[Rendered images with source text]
************
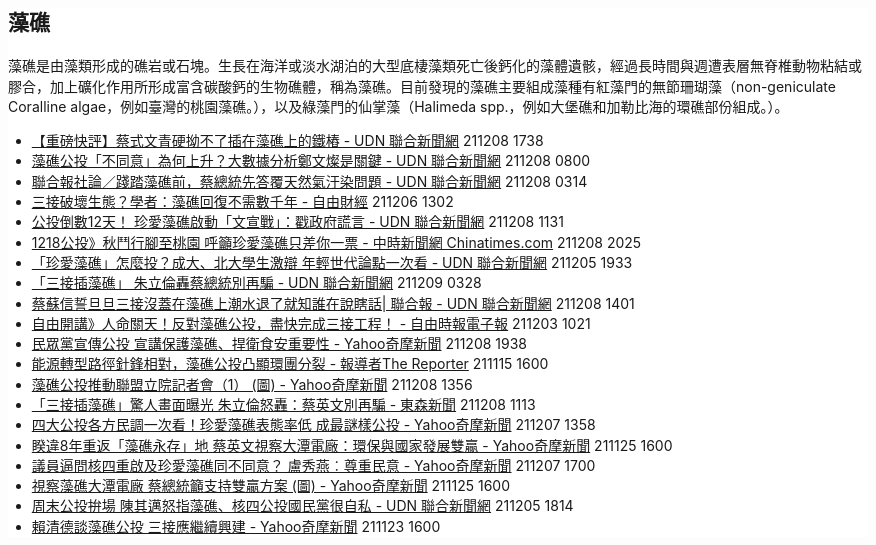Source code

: ## 藻礁

藻礁是由藻類形成的礁岩或石塊。生長在海洋或淡水湖泊的大型底棲藻類死亡後鈣化的藻體遺骸，經過長時間與週遭表層無脊椎動物粘結或膠合，加上礦化作用所形成富含碳酸鈣的生物礁體，稱為藻礁。目前發現的藻礁主要組成藻種有紅藻門的無節珊瑚藻（non-geniculate Coralline algae，例如臺灣的桃園藻礁。），以及綠藻門的仙掌藻（Halimeda spp.，例如大堡礁和加勒比海的環礁部份組成。）。
- [【重磅快評】蔡式文青硬拗不了插在藻礁上的鐵樁 - UDN 聯合新聞網](https://udn.com/news/story/6656/5947250 "【重磅快評】蔡式文青硬拗不了插在藻礁上的鐵樁 - UDN 聯合新聞網") 211208 1738
- [藻礁公投「不同意」為何上升？大數據分析鄭文燦是關鍵 - UDN 聯合新聞網](https://udn.com/news/story/12539/5945537 "藻礁公投「不同意」為何上升？大數據分析鄭文燦是關鍵 - UDN 聯合新聞網") 211208 0800
- [聯合報社論／踐踏藻礁前，蔡總統先答覆天然氣汙染問題 - UDN 聯合新聞網](https://udn.com/news/story/7338/5945304 "聯合報社論／踐踏藻礁前，蔡總統先答覆天然氣汙染問題 - UDN 聯合新聞網") 211208 0314
- [三接破壞生態？學者：藻礁回復不需數千年 - 自由財經](https://ec.ltn.com.tw/article/breakingnews/3757152 "三接破壞生態？學者：藻礁回復不需數千年 - 自由財經") 211206 1302
- [公投倒數12天！ 珍愛藻礁啟動「文宣戰」：戳政府謊言 - UDN 聯合新聞網](https://udn.com/news/story/12539/5945997 "公投倒數12天！ 珍愛藻礁啟動「文宣戰」：戳政府謊言 - UDN 聯合新聞網") 211208 1131
- [1218公投》秋鬥行腳至桃園 呼籲珍愛藻礁只差你一票 - 中時新聞網 Chinatimes.com](https://www.chinatimes.com/realtimenews/20211208005624-260407 "1218公投》秋鬥行腳至桃園 呼籲珍愛藻礁只差你一票 - 中時新聞網 Chinatimes.com") 211208 2025
- [「珍愛藻礁」怎麼投？成大、北大學生激辯 年輕世代論點一次看 - UDN 聯合新聞網](https://udn.com/news/story/12539/5939668 "「珍愛藻礁」怎麼投？成大、北大學生激辯 年輕世代論點一次看 - UDN 聯合新聞網") 211205 1933
- [「三接插藻礁」 朱立倫轟蔡總統別再騙 - UDN 聯合新聞網](https://udn.com/news/story/12539/5948061?from=udn-catebreaknews_ch2 "「三接插藻礁」 朱立倫轟蔡總統別再騙 - UDN 聯合新聞網") 211209 0328
- [蔡蘇信誓旦旦三接沒蓋在藻礁上潮水退了就知誰在說瞎話| 聯合報 - UDN 聯合新聞網](https://vip.udn.com/vip/story/122366/5945827 "蔡蘇信誓旦旦三接沒蓋在藻礁上潮水退了就知誰在說瞎話| 聯合報 - UDN 聯合新聞網") 211208 1401
- [自由開講》人命關天！反對藻礁公投，盡快完成三接工程！ - 自由時報電子報](https://talk.ltn.com.tw/article/breakingnews/3756515 "自由開講》人命關天！反對藻礁公投，盡快完成三接工程！ - 自由時報電子報") 211203 1021
- [民眾黨宣傳公投 宣講保護藻礁、捍衛食安重要性 - Yahoo奇摩新聞](https://tw.news.yahoo.com/%E6%B0%91%E7%9C%BE%E9%BB%A8%E5%AE%A3%E5%82%B3%E5%85%AC%E6%8A%95-%E5%AE%A3%E8%AC%9B%E4%BF%9D%E8%AD%B7%E8%97%BB%E7%A4%81-%E6%8D%8D%E8%A1%9B%E9%A3%9F%E5%AE%89%E9%87%8D%E8%A6%81%E6%80%A7-113848578.html "民眾黨宣傳公投 宣講保護藻礁、捍衛食安重要性 - Yahoo奇摩新聞") 211208 1938
- [能源轉型路徑針鋒相對，藻礁公投凸顯環團分裂 - 報導者The Reporter](https://www.twreporter.org/a/2021-referendum-algal-reef-environmental-groups-divided-opinions "能源轉型路徑針鋒相對，藻礁公投凸顯環團分裂 - 報導者The Reporter") 211115 1600
- [藻礁公投推動聯盟立院記者會（1） (圖) - Yahoo奇摩新聞](https://tw.news.yahoo.com/%E8%97%BB%E7%A4%81%E5%85%AC%E6%8A%95%E6%8E%A8%E5%8B%95%E8%81%AF%E7%9B%9F%E7%AB%8B%E9%99%A2%E8%A8%98%E8%80%85%E6%9C%83-1-%E5%9C%96-055654603.html "藻礁公投推動聯盟立院記者會（1） (圖) - Yahoo奇摩新聞") 211208 1356
- [「三接插藻礁」驚人畫面曝光 朱立倫怒轟：蔡英文別再騙 - 東森新聞](https://news.ebc.net.tw/news/politics/291807 "「三接插藻礁」驚人畫面曝光 朱立倫怒轟：蔡英文別再騙 - 東森新聞") 211208 1113
- [四大公投各方民調一次看！珍愛藻礁表態率低 成最謎樣公投 - Yahoo奇摩新聞](https://tw.news.yahoo.com/%E5%9B%9B%E5%A4%A7%E5%85%AC%E6%8A%95%E5%90%84%E6%96%B9%E6%B0%91%E8%AA%BF-%E6%AC%A1%E7%9C%8B-%E7%8F%8D%E6%84%9B%E8%97%BB%E7%A4%81%E8%A1%A8%E6%85%8B%E7%8E%87%E4%BD%8E-%E6%88%90%E6%9C%80%E8%AC%8E%E6%A8%A3%E5%85%AC%E6%8A%95-044251028.html "四大公投各方民調一次看！珍愛藻礁表態率低 成最謎樣公投 - Yahoo奇摩新聞") 211207 1358
- [睽違8年重返「藻礁永存」地 蔡英文視察大潭電廠：環保與國家發展雙贏 - Yahoo奇摩新聞](https://tw.news.yahoo.com/%E7%9D%BD%E9%81%958%E5%B9%B4%E9%87%8D%E8%BF%94-%E8%97%BB%E7%A4%81%E6%B0%B8%E5%AD%98-%E5%9C%B0-%E8%94%A1%E8%8B%B1%E6%96%87%E8%A6%96%E5%AF%9F%E5%A4%A7%E6%BD%AD%E9%9B%BB%E5%BB%A0-%E7%92%B0%E4%BF%9D%E8%88%87%E5%9C%8B%E5%AE%B6%E7%99%BC%E5%B1%95%E9%9B%99%E8%B4%8F-043224914.html "睽違8年重返「藻礁永存」地 蔡英文視察大潭電廠：環保與國家發展雙贏 - Yahoo奇摩新聞") 211125 1600
- [議員逼問核四重啟及珍愛藻礁同不同意？ 盧秀燕︰尊重民意 - Yahoo奇摩新聞](https://tw.news.yahoo.com/%E8%AD%B0%E5%93%A1%E9%80%BC%E5%95%8F%E6%A0%B8%E5%9B%9B%E9%87%8D%E5%95%9F%E5%8F%8A%E7%8F%8D%E6%84%9B%E8%97%BB%E7%A4%81%E5%90%8C%E4%B8%8D%E5%90%8C%E6%84%8F-%E7%9B%A7%E7%A7%80%E7%87%95-%E5%B0%8A%E9%87%8D%E6%B0%91%E6%84%8F-090003787.html "議員逼問核四重啟及珍愛藻礁同不同意？ 盧秀燕︰尊重民意 - Yahoo奇摩新聞") 211207 1700
- [視察藻礁大潭電廠 蔡總統籲支持雙贏方案 (圖) - Yahoo奇摩新聞](https://tw.news.yahoo.com/%E8%A6%96%E5%AF%9F%E8%97%BB%E7%A4%81%E5%A4%A7%E6%BD%AD%E9%9B%BB%E5%BB%A0-%E8%94%A1%E7%B8%BD%E7%B5%B1%E7%B1%B2%E6%94%AF%E6%8C%81%E9%9B%99%E8%B4%8F%E6%96%B9%E6%A1%88-%E5%9C%96-030317445.html "視察藻礁大潭電廠 蔡總統籲支持雙贏方案 (圖) - Yahoo奇摩新聞") 211125 1600
- [周末公投拚場 陳其邁怒指藻礁、核四公投國民黨很自私 - UDN 聯合新聞網](https://udn.com/news/story/12539/5939651 "周末公投拚場 陳其邁怒指藻礁、核四公投國民黨很自私 - UDN 聯合新聞網") 211205 1814
- [賴清德談藻礁公投 三接應繼續興建 - Yahoo奇摩新聞](https://tw.news.yahoo.com/%E8%B3%B4%E6%B8%85%E5%BE%B7%E8%AB%87%E8%97%BB%E7%A4%81%E5%85%AC%E6%8A%95-%E4%B8%89%E6%8E%A5%E6%87%89%E7%B9%BC%E7%BA%8C%E8%88%88%E5%BB%BA-124353176.html "賴清德談藻礁公投 三接應繼續興建 - Yahoo奇摩新聞") 211123 1600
************
# WORK TASK
Above are records; repeat only the lines starting at the line with "- [【重磅快評】蔡式文青硬拗不了插在藻礁上的鐵樁 - UDN" and ending at the line with "- [公投倒數12天！ 珍愛藻礁啟動「文宣戰」：戳政府謊言", exactly as they appear, both included.

# OUTPUT FOR THIS EXERCISE
- [【重磅快評】蔡式文青硬拗不了插在藻礁上的鐵樁 - UDN 聯合新聞網](https://udn.com/news/story/6656/5947250 "【重磅快評】蔡式文青硬拗不了插在藻礁上的鐵樁 - UDN 聯合新聞網") 211208 1738
- [藻礁公投「不同意」為何上升？大數據分析鄭文燦是關鍵 - UDN 聯合新聞網](https://udn.com/news/story/12539/5945537 "藻礁公投「不同意」為何上升？大數據分析鄭文燦是關鍵 - UDN 聯合新聞網") 211208 0800
- [聯合報社論／踐踏藻礁前，蔡總統先答覆天然氣汙染問題 - UDN 聯合新聞網](https://udn.com/news/story/7338/5945304 "聯合報社論／踐踏藻礁前，蔡總統先答覆天然氣汙染問題 - UDN 聯合新聞網") 211208 0314
- [三接破壞生態？學者：藻礁回復不需數千年 - 自由財經](https://ec.ltn.com.tw/article/breakingnews/3757152 "三接破壞生態？學者：藻礁回復不需數千年 - 自由財經") 211206 1302
- [公投倒數12天！ 珍愛藻礁啟動「文宣戰」：戳政府謊言 - UDN 聯合新聞網](https://udn.com/news/story/12539/5945997 "公投倒數12天！ 珍愛藻礁啟動「文宣戰」：戳政府謊言 - UDN 聯合新聞網") 211208 1131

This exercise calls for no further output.